To understand the broad implications of the amino acid replacements in D1 proteins from fern species, the analysis of the evolutionary dependencies among sites to identify functional/structural dependencies among residues were conducted via five.

Based on a tree-ignorant strategy, CAPS outperforms the tree-aware strategy methods as reported by previous published work [70], which compares the correlated variance of the evolutionary rates at 2 sites corrected by the time since the divergence of the 2 sequences [46]. The significance of the results was evaluated by randomization of pairs in the alignment, calculation of their correlation values, and comparison of the real values with the distribution of 10,000 randomly sampled values. The step-down permutation procedure was employed to correct for multiple tests and non-independence of data [71]. An alpha value of 0.001 was applied to minimize Type I errors.
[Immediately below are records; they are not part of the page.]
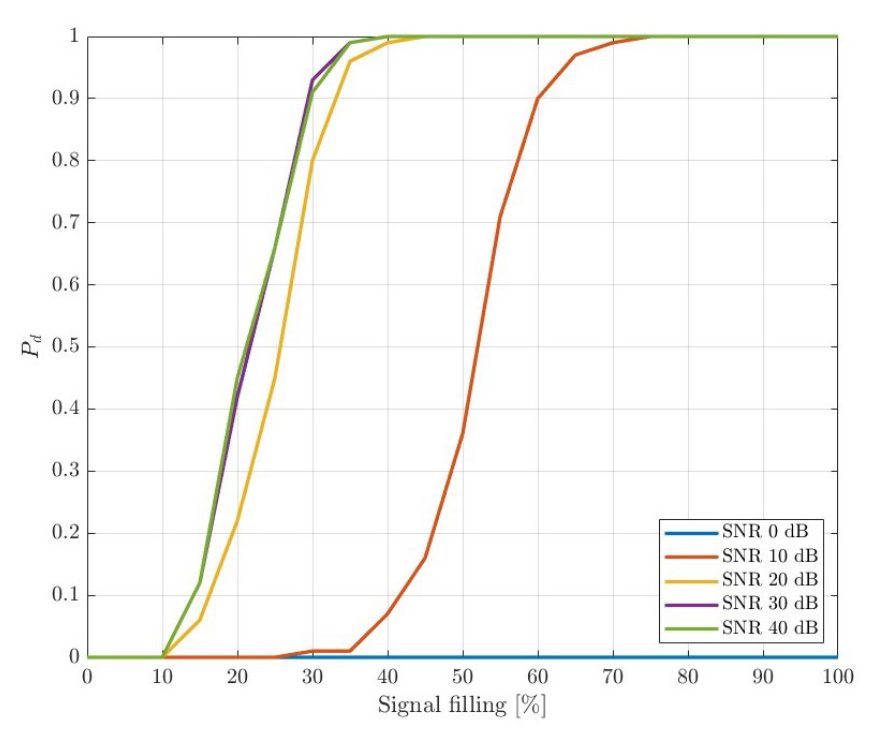
Figure 16. Probability of detection as a function of signal filling, P fa = 10 − 6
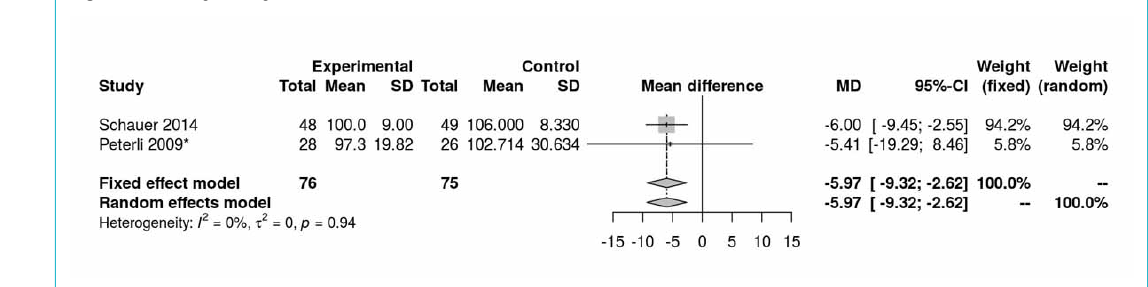
Figure 2e: Fasting blood glucose at 36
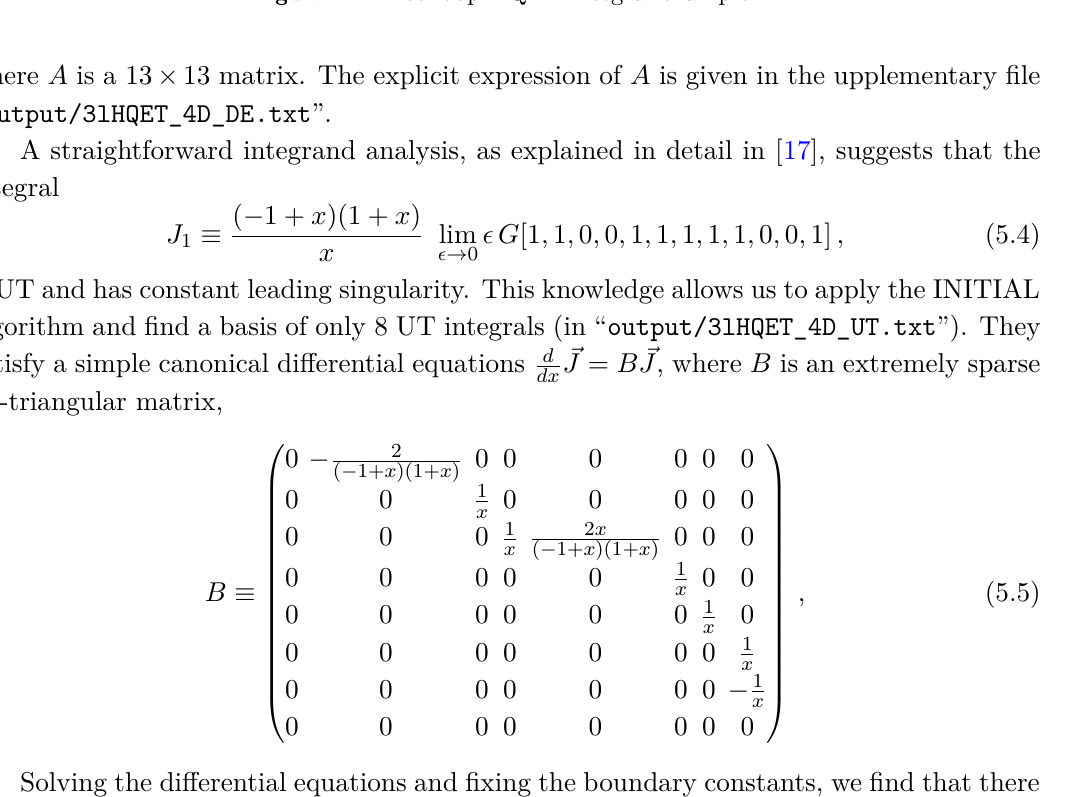
Figure 4. Three-loop HQET integral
The correlated variability between amino acid sites was weighted by the level of substitutions per synonymous site in order to normalize parameters by the time of sequence divergence [72].

The mathematical models for detecting the co-evolving residues in protein from InterMap3D and Datamonkey websites are based on a tree-aware strategy [47, 73]. Currently, three different models, namely Row and Column Weighing of Mutual Information (RCW-MI), Dependency and Mutual Information/Entropy (MI/E), were implemented at the former website [47], and one (Spidermonkey) at the later [43, 73]. RCW-MI and Dependency extract both the entropy dependency and the phylogenetic signal [74, 75], while the MI/E extracts the entropy dependency from the signal by dividing mutual information by the joint site’s entropy [76, 77]. Spidermonkey molecule reconstructs the substitution history of the MSAs by ML-based methods, and analyses the joint distribution of substitution events by Bayesian graphical models [73].